Narcolepsy is a debilitating sleep disorder marked by EDS and, in many patients, cataplexy. The pharmacological treatment options are slim but expanding. Modafinil and armodafinil have historically been considered first-line options for EDS. Sodium oxybate is the only FDA-approved medication to treat cataplexy secondary to narcolepsy and is effective in reducing sleep fragmentation.57 Pitolisant is a new addition to the pharmacological armamentarium to treat EDS in narcolepsy, with several trials suggesting efficacy in cataplexy as well. Pitolisant is a first-in-class wake-promoting medication that works as an antagonist/inverse agonist of the H3R and is the only narcolepsy drug not scheduled as a controlled substance. It is generally well tolerated, with headache, insomnia, nausea and anxiety being the most common adverse reactions. Large, longitudinal studies of pitolisant’s effect on both EDS and cataplexy in narcolepsy as well as comparative and medication combination studies are needed to help guide the overall rationale for physicians in narcolepsy management.
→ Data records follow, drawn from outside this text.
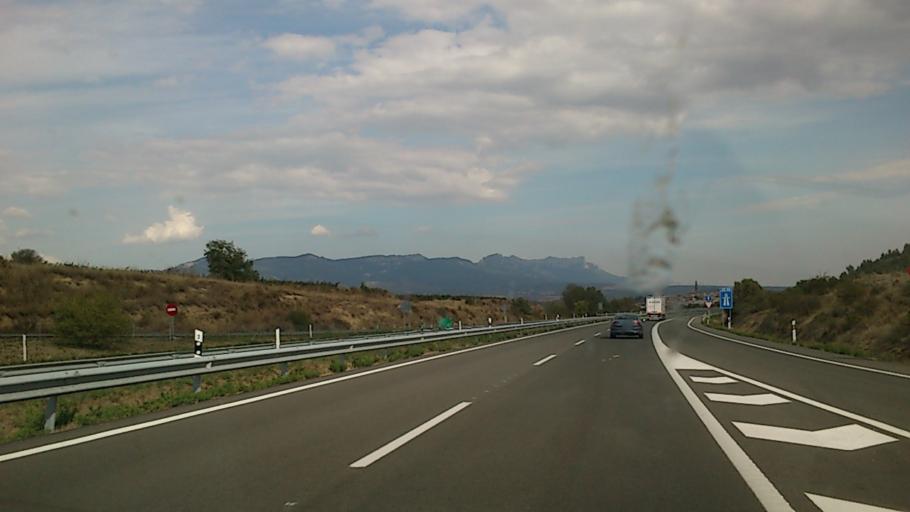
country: ES
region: La Rioja
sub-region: Provincia de La Rioja
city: Gimileo
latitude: 42.5388
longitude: -2.8164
Pitolisant certainly will develop a niche in the treatment algorithm in patients with narcolepsy, who often remain with symptoms despite current recommended therapy.

Disclosure

Dr. Jay T. Guevarra and Dr. Robert Hiensch have no disclosures. Dr. Andrew W. Varga has previously served as a consultant for Merck and Eisai Pharmaceuticals and reports grants, personal fees, and non-financial support from Merck, and personal fees from Eisai, outside the submitted work. He is supported by: NIH/NIA R01AG056682, R01AG066870, R21AG059179, the Alzheimer’s Association, the McClung Foundation, and the Merck Investigators Studies Program. Dr. David M. Rapoport receives patent royalties from Fisher & Paykel Healthcare Limited and Sefam Medical, Ltd for CPAP modifications; consulting fees and grant support from Fisher & Paykel Healthcare Limited; and consulting fees from BioMarin Pharmaceutical Inc, Morphy, Inc, and Jazz Pharmaceuticals plc. The authors report no other potential conflicts of interest for this work.